Which of the lines below mention the word "View"? Pull each one out.

Excerpts from a dataset:

────────────────

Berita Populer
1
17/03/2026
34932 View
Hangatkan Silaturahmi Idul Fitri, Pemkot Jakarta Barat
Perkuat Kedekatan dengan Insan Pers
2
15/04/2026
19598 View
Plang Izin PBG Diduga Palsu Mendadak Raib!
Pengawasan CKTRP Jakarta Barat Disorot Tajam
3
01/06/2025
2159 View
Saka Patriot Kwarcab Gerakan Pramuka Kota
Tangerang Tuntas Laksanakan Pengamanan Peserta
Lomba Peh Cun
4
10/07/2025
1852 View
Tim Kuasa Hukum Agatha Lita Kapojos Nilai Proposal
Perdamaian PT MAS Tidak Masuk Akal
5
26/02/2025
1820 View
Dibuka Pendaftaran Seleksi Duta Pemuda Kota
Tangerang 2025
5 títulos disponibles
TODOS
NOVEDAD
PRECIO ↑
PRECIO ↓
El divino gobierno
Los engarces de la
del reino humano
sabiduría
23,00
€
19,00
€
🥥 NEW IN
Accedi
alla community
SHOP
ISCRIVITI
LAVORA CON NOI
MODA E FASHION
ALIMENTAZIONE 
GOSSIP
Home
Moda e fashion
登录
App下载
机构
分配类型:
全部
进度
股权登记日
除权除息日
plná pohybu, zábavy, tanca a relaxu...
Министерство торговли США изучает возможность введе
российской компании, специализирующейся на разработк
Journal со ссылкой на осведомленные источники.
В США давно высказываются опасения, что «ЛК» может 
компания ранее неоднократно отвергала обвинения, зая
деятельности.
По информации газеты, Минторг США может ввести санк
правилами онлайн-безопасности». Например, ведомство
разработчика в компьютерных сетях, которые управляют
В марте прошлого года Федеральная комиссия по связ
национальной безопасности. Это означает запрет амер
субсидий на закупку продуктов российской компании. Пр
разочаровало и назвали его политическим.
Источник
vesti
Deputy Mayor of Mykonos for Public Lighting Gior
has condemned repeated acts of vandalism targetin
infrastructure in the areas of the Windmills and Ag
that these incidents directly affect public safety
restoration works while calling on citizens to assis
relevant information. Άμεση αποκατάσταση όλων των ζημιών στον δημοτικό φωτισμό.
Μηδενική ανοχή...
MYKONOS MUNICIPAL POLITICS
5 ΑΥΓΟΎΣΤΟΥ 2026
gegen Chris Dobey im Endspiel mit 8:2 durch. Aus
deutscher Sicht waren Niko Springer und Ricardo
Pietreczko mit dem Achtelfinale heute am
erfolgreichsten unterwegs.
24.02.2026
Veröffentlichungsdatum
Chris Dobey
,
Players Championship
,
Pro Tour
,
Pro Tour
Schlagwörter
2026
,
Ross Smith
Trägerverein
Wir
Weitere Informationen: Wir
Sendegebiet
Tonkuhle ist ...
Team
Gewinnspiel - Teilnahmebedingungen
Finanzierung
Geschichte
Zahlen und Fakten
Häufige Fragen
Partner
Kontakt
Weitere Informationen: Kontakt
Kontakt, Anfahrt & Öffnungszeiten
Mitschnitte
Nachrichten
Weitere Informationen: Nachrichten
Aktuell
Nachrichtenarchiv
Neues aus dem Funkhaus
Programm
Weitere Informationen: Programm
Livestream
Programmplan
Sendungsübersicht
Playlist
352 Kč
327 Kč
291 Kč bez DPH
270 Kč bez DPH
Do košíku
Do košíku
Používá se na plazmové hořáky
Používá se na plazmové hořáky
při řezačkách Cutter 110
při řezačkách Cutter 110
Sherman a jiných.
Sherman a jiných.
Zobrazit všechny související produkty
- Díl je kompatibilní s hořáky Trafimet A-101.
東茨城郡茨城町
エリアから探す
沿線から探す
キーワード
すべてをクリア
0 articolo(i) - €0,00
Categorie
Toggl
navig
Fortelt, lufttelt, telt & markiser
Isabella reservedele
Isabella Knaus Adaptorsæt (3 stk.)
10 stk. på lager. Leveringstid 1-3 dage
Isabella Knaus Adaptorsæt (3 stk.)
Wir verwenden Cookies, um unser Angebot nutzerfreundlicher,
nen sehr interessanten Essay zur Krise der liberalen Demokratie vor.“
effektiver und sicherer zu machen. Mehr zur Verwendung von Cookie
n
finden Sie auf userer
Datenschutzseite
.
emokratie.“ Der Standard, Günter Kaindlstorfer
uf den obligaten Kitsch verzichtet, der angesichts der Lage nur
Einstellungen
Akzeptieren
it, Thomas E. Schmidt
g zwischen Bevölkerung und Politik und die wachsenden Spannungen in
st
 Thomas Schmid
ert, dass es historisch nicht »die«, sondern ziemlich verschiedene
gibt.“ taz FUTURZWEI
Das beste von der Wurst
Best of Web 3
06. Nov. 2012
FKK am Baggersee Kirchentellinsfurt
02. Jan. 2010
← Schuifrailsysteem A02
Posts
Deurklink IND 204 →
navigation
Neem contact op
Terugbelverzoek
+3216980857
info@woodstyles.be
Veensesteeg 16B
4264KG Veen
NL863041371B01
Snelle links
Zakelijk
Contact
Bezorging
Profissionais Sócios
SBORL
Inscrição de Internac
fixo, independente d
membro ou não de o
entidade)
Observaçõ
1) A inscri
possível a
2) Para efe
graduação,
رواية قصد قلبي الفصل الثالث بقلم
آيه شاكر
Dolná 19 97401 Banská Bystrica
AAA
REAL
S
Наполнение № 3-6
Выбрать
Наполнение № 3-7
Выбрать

────────────────

__Answer below__:
34932 View
19598 View
2159 View
1852 View
1820 View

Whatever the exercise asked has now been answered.